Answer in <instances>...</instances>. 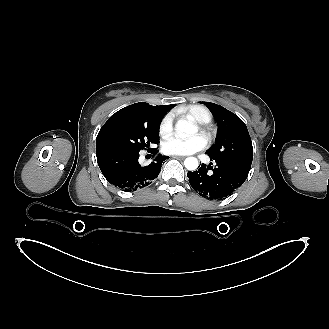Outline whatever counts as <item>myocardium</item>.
<instances>
[{"mask_svg": "<svg viewBox=\"0 0 329 329\" xmlns=\"http://www.w3.org/2000/svg\"><path fill=\"white\" fill-rule=\"evenodd\" d=\"M198 129L204 138H206L207 140L211 139L212 132L207 126H205L204 124H200L198 126Z\"/></svg>", "mask_w": 329, "mask_h": 329, "instance_id": "1", "label": "myocardium"}]
</instances>
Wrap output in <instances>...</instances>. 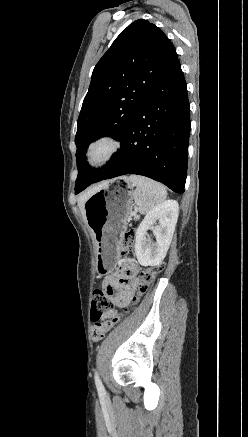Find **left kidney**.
I'll return each instance as SVG.
<instances>
[{
  "instance_id": "5707ae66",
  "label": "left kidney",
  "mask_w": 248,
  "mask_h": 437,
  "mask_svg": "<svg viewBox=\"0 0 248 437\" xmlns=\"http://www.w3.org/2000/svg\"><path fill=\"white\" fill-rule=\"evenodd\" d=\"M179 205L168 200L147 213L135 234V255L142 266L159 265L169 249L178 218ZM158 222V225H155ZM152 229L156 242L146 237Z\"/></svg>"
}]
</instances>
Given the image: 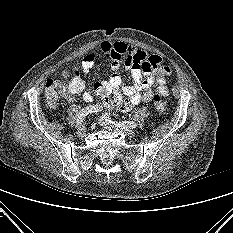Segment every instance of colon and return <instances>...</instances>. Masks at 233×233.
<instances>
[{"label":"colon","instance_id":"obj_1","mask_svg":"<svg viewBox=\"0 0 233 233\" xmlns=\"http://www.w3.org/2000/svg\"><path fill=\"white\" fill-rule=\"evenodd\" d=\"M66 91V85L63 81L58 79H48L46 81L45 95L50 106H54L57 100L64 95ZM93 92L103 101L105 107H113L110 94L101 82H96L93 85ZM152 105L155 110L163 112L167 109L168 98L164 94L157 93L152 97Z\"/></svg>","mask_w":233,"mask_h":233}]
</instances>
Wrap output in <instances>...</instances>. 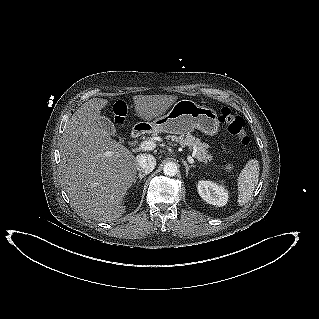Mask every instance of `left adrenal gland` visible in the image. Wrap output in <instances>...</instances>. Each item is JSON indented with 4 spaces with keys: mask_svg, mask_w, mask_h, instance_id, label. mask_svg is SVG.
I'll use <instances>...</instances> for the list:
<instances>
[{
    "mask_svg": "<svg viewBox=\"0 0 319 319\" xmlns=\"http://www.w3.org/2000/svg\"><path fill=\"white\" fill-rule=\"evenodd\" d=\"M182 162H183V164L185 166L186 177H188L190 168H194L195 166L194 165H189L186 161H182Z\"/></svg>",
    "mask_w": 319,
    "mask_h": 319,
    "instance_id": "1",
    "label": "left adrenal gland"
}]
</instances>
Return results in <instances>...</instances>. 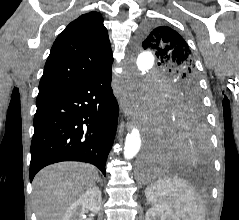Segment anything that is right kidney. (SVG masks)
Returning a JSON list of instances; mask_svg holds the SVG:
<instances>
[{"label": "right kidney", "instance_id": "ca27d5eb", "mask_svg": "<svg viewBox=\"0 0 239 220\" xmlns=\"http://www.w3.org/2000/svg\"><path fill=\"white\" fill-rule=\"evenodd\" d=\"M102 202L101 191L98 187L89 188L66 210L63 220H83L85 209L97 213Z\"/></svg>", "mask_w": 239, "mask_h": 220}]
</instances>
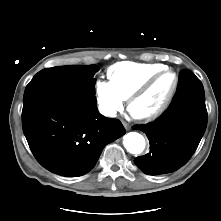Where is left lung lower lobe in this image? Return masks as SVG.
Wrapping results in <instances>:
<instances>
[{
	"label": "left lung lower lobe",
	"mask_w": 221,
	"mask_h": 221,
	"mask_svg": "<svg viewBox=\"0 0 221 221\" xmlns=\"http://www.w3.org/2000/svg\"><path fill=\"white\" fill-rule=\"evenodd\" d=\"M206 126L203 85L191 71L183 70L166 112L151 123L135 127L150 141V152L135 158V164L148 175L176 171L191 158Z\"/></svg>",
	"instance_id": "0a47b994"
}]
</instances>
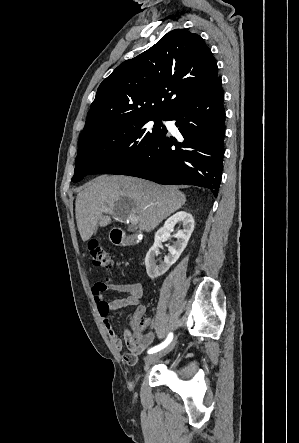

= = =

**TO BE DONE**
Can you write out the stretch from the line containing "Where is left" through the end of the rows again, changing "image" to "slice" and leaving everything else as it is? Leave the pictures out.

**RESPONSE TO THIS TASK**
Where is left lung lower lobe in this slice? Return masks as SVG.
Wrapping results in <instances>:
<instances>
[{
	"label": "left lung lower lobe",
	"mask_w": 221,
	"mask_h": 221,
	"mask_svg": "<svg viewBox=\"0 0 221 221\" xmlns=\"http://www.w3.org/2000/svg\"><path fill=\"white\" fill-rule=\"evenodd\" d=\"M206 126L203 85L191 71L183 70L166 112L151 123L135 127L150 141V152L135 158V164L148 175L176 171L191 158Z\"/></svg>",
	"instance_id": "0a47b994"
}]
</instances>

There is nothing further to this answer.